D’une part, la nécessité d’une concertation avec les professionnels avant l’élaboration du texte. D’autre part, la prudence de mise face à un secteur atomisé et dans lequel les entreprises de taille importante et structurées se comptent sur les doigts d’une main. Du reste, l’un des buts des mesures proposées est d’inciter les entreprises au regroupement. Quelques chiffres suffisent pour illustrer cette situation: 83% des entreprises de transport de voyageurs comptent moins de deux autocars et, malgré une offre pléthorique, plus de 3 000 agréments dans le circuit, le secteur assure tout juste 3% des déplacements des Marocains. Ces derniers sont plus de 42% à se déplacer en voiture, ce qui montre que l’offre de transport de voyageurs reste globalement inadaptée par rapport à la demande, surtout en l’absence d’un réseau ferroviaire dense. En effet, le maillage actuel des lignes de chemin de fer ne permet pas à l’ONCF de dépasser 5% de parts de marché dans le transport du million de personnes qui se déplacent chaque jour entre villes. Cette situation fait que la concurrence entre transporteurs se fait par la baisse des tarifs, au détriment de la qualité.
Aujourd’hui, le ministère propose de classifier les entreprises de transport en fonction du niveau d’organisation et des prestations qu’elles offrent. Trois catégories seraient ainsi définies en fonction de critères liés aussi bien à l’entreprise, qu’au chauffeur et à l’autocar, sans qu’une distinction ne soit faite entre le transport interurbain et le transport touristique.
La première catégorie est celle des transporteurs qui proposent une qualité de prestations minimale, sans pour autant négliger les équipements de sécurité. Ces sociétés seront autorisées à desservir le réseau interurbain à l’intérieur d’une région donnée.
Une catégorie intermédiaire regroupera les autocars qui assureront des liaisons interurbaines sur longue distance.
La troisième catégorie est dite supérieure. Elle concernera les sociétés de taille importante, dont le parc dépasse 20 autocars.
Ces sociétés devraient avoir l’autorisation dite «carte réseau», et non des autorisations de lignes, à l’instar de ce qui se fait actuellement pour une société comme la CTM. En d’autres termes, elles pourront desservir n’importe quelle direction sans limitation de fréquence.

Difficile de trouver un compromis entre petits et grands transporteurs en matière de standards
S’agissant des critères de classement, ils sont nombreux et varient selon la catégorie. Ainsi pour la catégorie supérieure, les conducteurs doivent, par exemple, passer un test de conduite et un test psychotechnique, avoir un contrat de travail en bonne et due forme, suivre des formations de recyclage, avoir une tenue standard et un certain niveau en matière de communication.

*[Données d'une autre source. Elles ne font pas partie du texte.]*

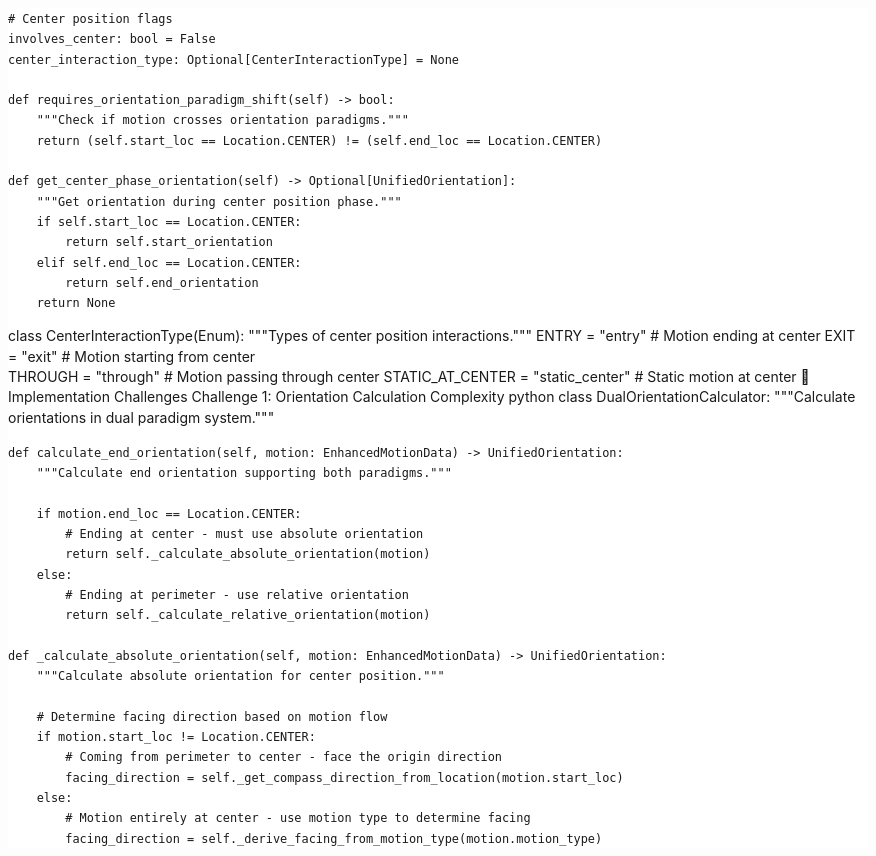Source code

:     # Center position flags
    involves_center: bool = False
    center_interaction_type: Optional[CenterInteractionType] = None

    def requires_orientation_paradigm_shift(self) -> bool:
        """Check if motion crosses orientation paradigms."""
        return (self.start_loc == Location.CENTER) != (self.end_loc == Location.CENTER)

    def get_center_phase_orientation(self) -> Optional[UnifiedOrientation]:
        """Get orientation during center position phase."""
        if self.start_loc == Location.CENTER:
            return self.start_orientation
        elif self.end_loc == Location.CENTER:
            return self.end_orientation
        return None

class CenterInteractionType(Enum):
"""Types of center position interactions."""
ENTRY = "entry" # Motion ending at center
EXIT = "exit" # Motion starting from center  
 THROUGH = "through" # Motion passing through center
STATIC_AT_CENTER = "static_center" # Static motion at center
🔧 Implementation Challenges
Challenge 1: Orientation Calculation Complexity
python
class DualOrientationCalculator:
"""Calculate orientations in dual paradigm system."""

    def calculate_end_orientation(self, motion: EnhancedMotionData) -> UnifiedOrientation:
        """Calculate end orientation supporting both paradigms."""

        if motion.end_loc == Location.CENTER:
            # Ending at center - must use absolute orientation
            return self._calculate_absolute_orientation(motion)
        else:
            # Ending at perimeter - use relative orientation
            return self._calculate_relative_orientation(motion)

    def _calculate_absolute_orientation(self, motion: EnhancedMotionData) -> UnifiedOrientation:
        """Calculate absolute orientation for center position."""

        # Determine facing direction based on motion flow
        if motion.start_loc != Location.CENTER:
            # Coming from perimeter to center - face the origin direction
            facing_direction = self._get_compass_direction_from_location(motion.start_loc)
        else:
            # Motion entirely at center - use motion type to determine facing
            facing_direction = self._derive_facing_from_motion_type(motion.motion_type)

De même que le véhicule doit être équipé d’un limiteur de vitesse, d’un chronotachygraphe, de ceintures de sécurité sur tous les sièges, d’une couchette pour le deuxième chauffeur, d’un fichier et d’un contrat de maintenance, sans oublier les écrans vidéo. Quant à l’entreprise, elle doit respecter les normes internationales, disposer d’un système d’information en amont et en cours de route et d’une liste des passagers. Par ailleurs, ces entreprises doivent disposer d’un système de réservation électronique et d’une gestion des bagages efficace.

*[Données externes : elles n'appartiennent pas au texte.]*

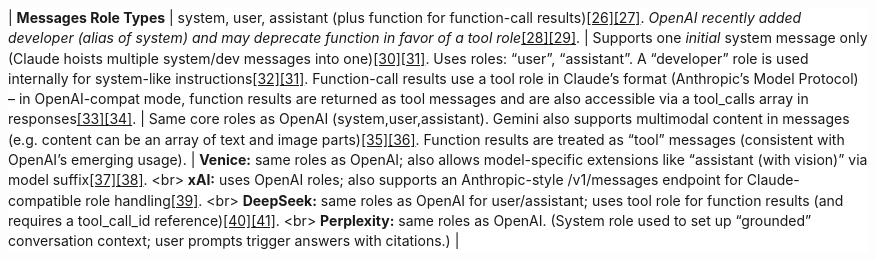 | **Messages Role Types** | system, user, assistant (plus function for function-call results)[\[26\]](https://learn.microsoft.com/en-us/azure/ai-foundry/openai/how-to/chatgpt#:~:text=The%20format%20of%20a%20basic,chat%20completion%20is)[\[27\]](https://learn.microsoft.com/en-us/azure/ai-foundry/openai/how-to/chatgpt#:~:text=System%20role). *OpenAI recently added developer (alias of system) and may deprecate function in favor of a tool role*[\[28\]](https://www.newapi.ai/en/api/openai-chat/#:~:text=instructions%20regardless%20of%20what%20message,Function%20message%20Deprecated)[\[29\]](https://www.newapi.ai/en/api/openai-chat/#:~:text=Assistant%20message%20Messages%20sent%20by,Function%20message%20Deprecated). | Supports one *initial* system message only (Claude hoists multiple system/dev messages into one)[\[30\]](https://docs.claude.com/en/api/openai-sdk#:~:text=,a%20single%20initial%20system%20message)[\[31\]](https://docs.claude.com/en/api/openai-sdk#:~:text=System%20%2F%20Developer%20message%20hoisting). Uses roles: “user”, “assistant”. A “developer” role is used internally for system-like instructions[\[32\]](https://docs.claude.com/en/api/openai-sdk#:~:text=,a%20single%20initial%20system%20message)[\[31\]](https://docs.claude.com/en/api/openai-sdk#:~:text=System%20%2F%20Developer%20message%20hoisting). Function-call results use a tool role in Claude’s format (Anthropic’s Model Protocol) – in OpenAI-compat mode, function results are returned as tool messages and are also accessible via a tool\_calls array in responses[\[33\]\[34\]](https://docs.claude.com/en/api/openai-sdk#:~:text=%60choices,Fully%20supported). | Same core roles as OpenAI (system,user,assistant). Gemini also supports multimodal content in messages (e.g. content can be an array of text and image parts)[\[35\]](https://ai.google.dev/gemini-api/docs/openai#:~:text=,8)[\[36\]](https://ai.google.dev/gemini-api/docs/openai#:~:text=,). Function results are treated as “tool” messages (consistent with OpenAI’s emerging usage). | **Venice:** same roles as OpenAI; also allows model-specific extensions like “assistant (with vision)” via model suffix[\[37\]](https://docs.venice.ai/overview/about-venice#:~:text=Venice%20Medium%203)[\[38\]](https://docs.venice.ai/overview/about-venice#:~:text=Extend%20models%20with%20built%E2%80%91in%20tools). \<br\> **xAI:** uses OpenAI roles; also supports an Anthropic-style /v1/messages endpoint for Claude-compatible role handling[\[39\]](https://docs.x.ai/docs/api-reference#:~:text=Messages%20). \<br\> **DeepSeek:** same roles as OpenAI for user/assistant; uses tool role for function results (and requires a tool\_call\_id reference)[\[40\]](https://api-docs.deepseek.com/guides/function_calling#:~:text=tool%20%3D%20message.tool_calls)[\[41\]](https://api-docs.deepseek.com/guides/function_calling#:~:text=messages.append%28%7B,24%E2%84%83). \<br\> **Perplexity:** same roles as OpenAI. (System role used to set up “grounded” conversation context; user prompts trigger answers with citations.) |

Les réactions des professionnels face à ces propositions varient selon que les entreprises sont organisées ou non. Ainsi, pour les premières, ces critères ne sont pas trop contraignants, sachant qu’elles répondent déjà à la majorité de ces critères.

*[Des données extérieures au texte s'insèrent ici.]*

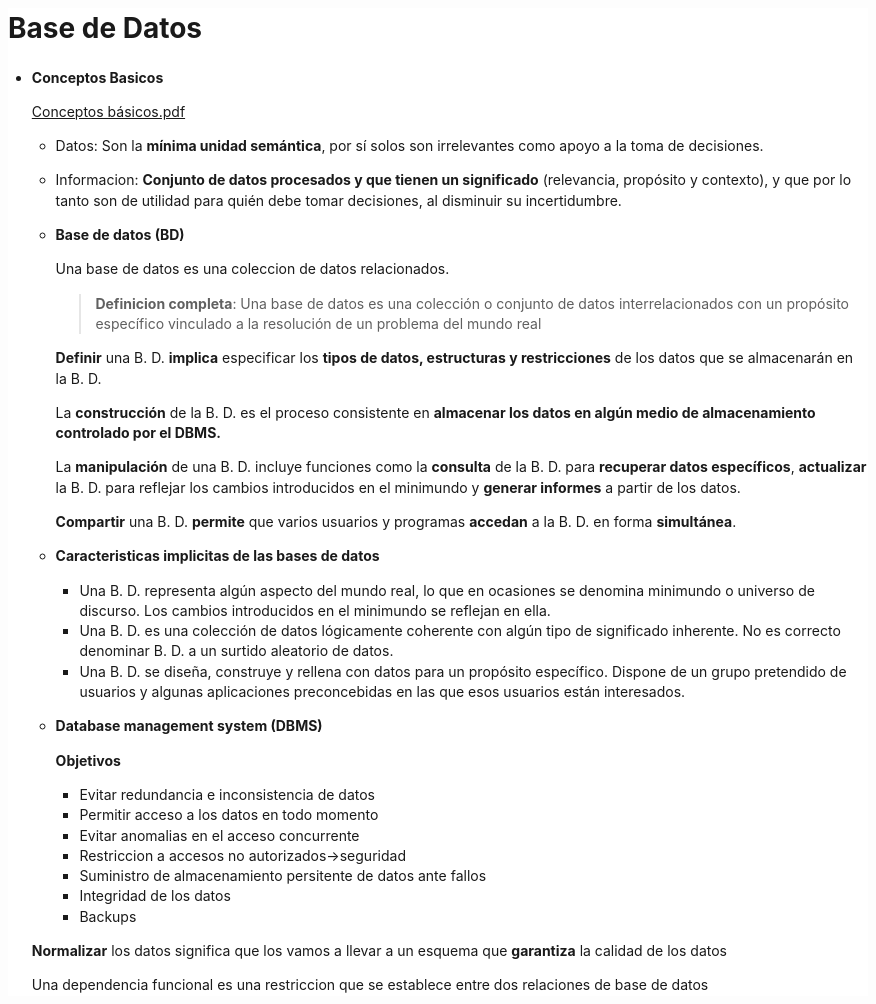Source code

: # Base de Datos

- **Conceptos Basicos**
    
    [Conceptos básicos.pdf](assets/Conceptos_bsicos.pdf)
    
    - Datos: Son la **mínima unidad semántica**, por sí solos son irrelevantes
    como apoyo a la toma de decisiones.
    - Informacion:  **Conjunto de datos procesados y que tienen un significado** (relevancia, propósito y contexto), y que por lo tanto son de utilidad para quién debe tomar decisiones, al disminuir su incertidumbre.
    - **Base de datos (BD)**
        
        Una base de datos es una coleccion de datos relacionados.
        
        > **Definicion completa**: Una base de datos es una colección o conjunto de datos interrelacionados con un propósito específico vinculado a la resolución de un problema del mundo real
        > 
        
        **Definir** una B. D. **implica** especificar los **tipos de datos, estructuras y restricciones** de los datos que se almacenarán en la B. D.
        
        La **construcción** de la B. D. es el proceso consistente en **almacenar los datos en algún medio de almacenamiento controlado por el DBMS.**
        
        La **manipulación** de una B. D. incluye funciones como la **consulta** de la B. D. para **recuperar datos específicos**, **actualizar** la B. D. para reflejar los cambios introducidos en el minimundo y **generar informes** a partir de los datos.
        
        **Compartir** una B. D. **permite** que varios usuarios y programas **accedan** a la B. D. en forma **simultánea**.
        
    - **Caracteristicas implicitas de las bases de datos**
        - Una B. D. representa algún aspecto del mundo real, lo que en ocasiones se denomina minimundo o universo de discurso. Los cambios introducidos en el minimundo se reflejan en ella.
        - Una B. D. es una colección de datos lógicamente coherente con algún tipo de significado inherente. No es correcto denominar B. D. a un surtido aleatorio de datos.
        - Una B. D. se diseña, construye y rellena con datos para un propósito específico. Dispone de un grupo pretendido de usuarios y algunas aplicaciones preconcebidas en las que esos usuarios están interesados.
    - **Database management system (DBMS)**
        
        **Objetivos**
        
        - Evitar redundancia e inconsistencia de datos
        - Permitir acceso a los datos en todo momento
        - Evitar anomalias en el acceso concurrente
        - Restriccion a accesos no autorizados→seguridad
        - Suministro de almacenamiento persitente de datos ante fallos
        - Integridad de los datos
        - Backups
    
    **Normalizar** los datos significa que los vamos a llevar a un esquema que **garantiza** la calidad de los datos
    
    Una dependencia funcional es una restriccion que se establece entre dos relaciones de base de datos
    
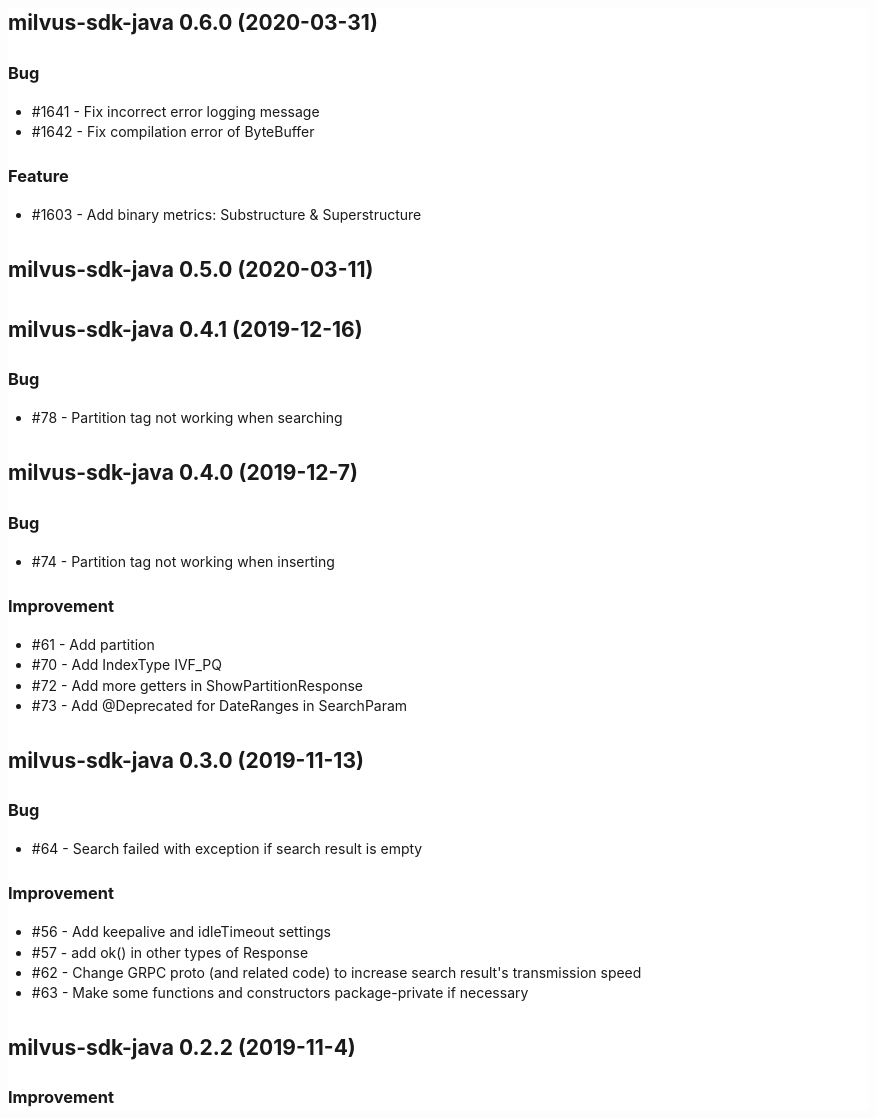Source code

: ## milvus-sdk-java 0.6.0 (2020-03-31)

### Bug

- \#1641 - Fix incorrect error logging message
- \#1642 - Fix compilation error of ByteBuffer

### Feature

- \#1603 - Add binary metrics: Substructure & Superstructure

## milvus-sdk-java 0.5.0 (2020-03-11)

## milvus-sdk-java 0.4.1 (2019-12-16)

### Bug

- \#78 - Partition tag not working when searching

## milvus-sdk-java 0.4.0 (2019-12-7)

### Bug

- \#74 - Partition tag not working when inserting

### Improvement

- \#61 - Add partition
- \#70 - Add IndexType IVF_PQ
- \#72 - Add more getters in ShowPartitionResponse
- \#73 - Add @Deprecated for DateRanges in SearchParam

## milvus-sdk-java 0.3.0 (2019-11-13)

### Bug

- \#64 - Search failed with exception if search result is empty

### Improvement

- \#56 - Add keepalive and idleTimeout settings
- \#57 - add ok() in other types of Response
- \#62 - Change GRPC proto (and related code) to increase search result's transmission speed
- \#63 - Make some functions and constructors package-private if necessary

## milvus-sdk-java 0.2.2 (2019-11-4)

### Improvement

Certains ont même proposé de rajouter sur la liste le niveau du chiffre d’affaires pour, disent-ils, lutter contre l’informel. En revanche, les petits transporteurs crient au scandale et redoutent d’être fragilisés davantage. Ce sera donc un exercice difficile que de trouver un compromis pour les trois fédérations regroupant les grands et les petits transporteurs.